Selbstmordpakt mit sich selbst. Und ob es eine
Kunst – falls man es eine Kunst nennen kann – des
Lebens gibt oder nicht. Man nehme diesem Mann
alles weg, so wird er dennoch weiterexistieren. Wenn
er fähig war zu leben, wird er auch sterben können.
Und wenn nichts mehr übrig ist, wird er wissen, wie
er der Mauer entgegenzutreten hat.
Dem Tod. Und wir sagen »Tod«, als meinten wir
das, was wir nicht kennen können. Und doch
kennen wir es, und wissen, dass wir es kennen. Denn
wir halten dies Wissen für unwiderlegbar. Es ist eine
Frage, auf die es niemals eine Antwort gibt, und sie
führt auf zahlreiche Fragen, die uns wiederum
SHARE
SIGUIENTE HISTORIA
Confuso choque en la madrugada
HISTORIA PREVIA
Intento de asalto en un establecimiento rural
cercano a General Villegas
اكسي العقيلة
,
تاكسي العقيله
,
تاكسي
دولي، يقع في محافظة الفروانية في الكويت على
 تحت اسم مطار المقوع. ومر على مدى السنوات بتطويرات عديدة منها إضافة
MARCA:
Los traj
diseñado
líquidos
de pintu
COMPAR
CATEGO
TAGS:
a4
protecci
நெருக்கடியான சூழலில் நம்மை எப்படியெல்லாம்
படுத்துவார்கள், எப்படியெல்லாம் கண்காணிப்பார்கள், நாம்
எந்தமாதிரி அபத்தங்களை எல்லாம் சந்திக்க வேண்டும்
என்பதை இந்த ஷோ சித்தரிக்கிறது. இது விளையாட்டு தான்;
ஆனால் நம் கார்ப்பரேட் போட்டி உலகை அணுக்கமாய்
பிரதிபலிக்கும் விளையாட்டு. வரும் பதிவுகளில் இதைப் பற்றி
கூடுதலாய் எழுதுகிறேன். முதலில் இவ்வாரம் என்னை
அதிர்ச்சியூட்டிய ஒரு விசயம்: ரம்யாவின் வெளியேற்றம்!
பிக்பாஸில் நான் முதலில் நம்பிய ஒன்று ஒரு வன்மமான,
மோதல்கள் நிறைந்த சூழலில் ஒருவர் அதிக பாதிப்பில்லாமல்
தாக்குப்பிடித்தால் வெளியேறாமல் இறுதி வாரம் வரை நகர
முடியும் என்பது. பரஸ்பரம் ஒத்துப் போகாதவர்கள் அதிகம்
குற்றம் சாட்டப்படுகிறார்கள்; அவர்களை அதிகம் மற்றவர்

☆ ☆ ☆ ☆ ☆ ☆ ☆

_To-do item_.
Would you copy every line of the entries that includes the word "wird"?

_Result_.
alles weg, so wird er dennoch weiterexistieren. Wenn
er fähig war zu leben, wird er auch sterben können.
Und wenn nichts mehr übrig ist, wird er wissen, wie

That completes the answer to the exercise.